Вагон принял Машу безразлично. Проводник отобрал билет, мужичок в майке, оторвавшись от карт, помог забросить сумки наверх, огромная баба предложила яичко («спасибо, у меня есть, я сама хоть полвагона накормлю»). У Маши не было книги, да она и не смогла бы читать – она смотрела в окно: поезд несся поперек садящемуся солнцу; поля, реки, озера, леса, деревни проносились мимо, и каждая новая река была багровее предыдущей.

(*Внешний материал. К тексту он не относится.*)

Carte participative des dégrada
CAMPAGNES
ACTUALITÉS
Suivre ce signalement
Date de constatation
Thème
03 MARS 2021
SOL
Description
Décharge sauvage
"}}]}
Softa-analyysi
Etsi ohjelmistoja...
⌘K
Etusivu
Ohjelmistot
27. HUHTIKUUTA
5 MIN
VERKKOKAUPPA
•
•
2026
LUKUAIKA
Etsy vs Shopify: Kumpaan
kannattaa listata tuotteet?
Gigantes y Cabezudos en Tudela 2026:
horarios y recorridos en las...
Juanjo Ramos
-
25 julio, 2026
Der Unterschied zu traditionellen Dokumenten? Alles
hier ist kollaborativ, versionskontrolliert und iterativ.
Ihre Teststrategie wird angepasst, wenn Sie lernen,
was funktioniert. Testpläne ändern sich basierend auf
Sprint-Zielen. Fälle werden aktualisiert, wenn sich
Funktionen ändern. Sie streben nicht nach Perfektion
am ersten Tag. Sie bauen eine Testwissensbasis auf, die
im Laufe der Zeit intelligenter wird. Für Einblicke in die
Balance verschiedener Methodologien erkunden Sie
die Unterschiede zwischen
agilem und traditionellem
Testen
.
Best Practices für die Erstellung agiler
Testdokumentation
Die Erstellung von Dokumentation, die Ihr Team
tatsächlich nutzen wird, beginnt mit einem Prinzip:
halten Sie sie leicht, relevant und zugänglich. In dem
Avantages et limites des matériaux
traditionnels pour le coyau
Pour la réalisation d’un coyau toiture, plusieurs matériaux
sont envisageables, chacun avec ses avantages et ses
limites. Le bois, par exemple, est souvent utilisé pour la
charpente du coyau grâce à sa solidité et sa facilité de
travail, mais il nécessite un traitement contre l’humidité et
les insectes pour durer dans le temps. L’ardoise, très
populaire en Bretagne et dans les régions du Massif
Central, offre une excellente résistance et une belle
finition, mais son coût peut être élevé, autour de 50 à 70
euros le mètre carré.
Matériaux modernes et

Мимо Маши пролетали деревеньки и городки, как один похожие на тот, в котором прошла ее жизнь. В полудреме – Маша устала, но не признавалась себе в этом – ей чудилось, что она еще не уехала из своего города, да и не могла, вот же она: водонапорная башня из красного кирпича с обломанной треугольной крышей, вот станционный магазин, в котором ночью очередь за маленькими и поллитровыми, вот дорога в центр и вдалеке – флаг черт знает каких цветов над главным зданием городской площади, и Маше не нужно было видеть, чтобы знать: четыре колонны и облупившийся герб под козырьком, и памятник лысому Ленину у входа. Город не отпускал ее, он кривился, цеплялся за колеса поезда. Покосившимися столбами, мертвыми фонарями, мятыми дорожными знаками, призраками заброшенных фабрик и мемориалами в честь героев войны – он продолжал быть, хватался клыками столбиков, отмеряющих километраж, за Машину грудь. Ужас парализовал Машу – она вдруг поняла, что ей некуда деться, – и, закрывая глаза, в мерном перестуке колес она слышала неумолимость приговора: куда бы она ни ехала, город будет с ней, он проник в нее, как радиация, как соль проникает в мамины огурцы, с этим ничего нельзя сделать, только, как опухоль вырезают вместе с грудью, отбросить самую свою жизнь.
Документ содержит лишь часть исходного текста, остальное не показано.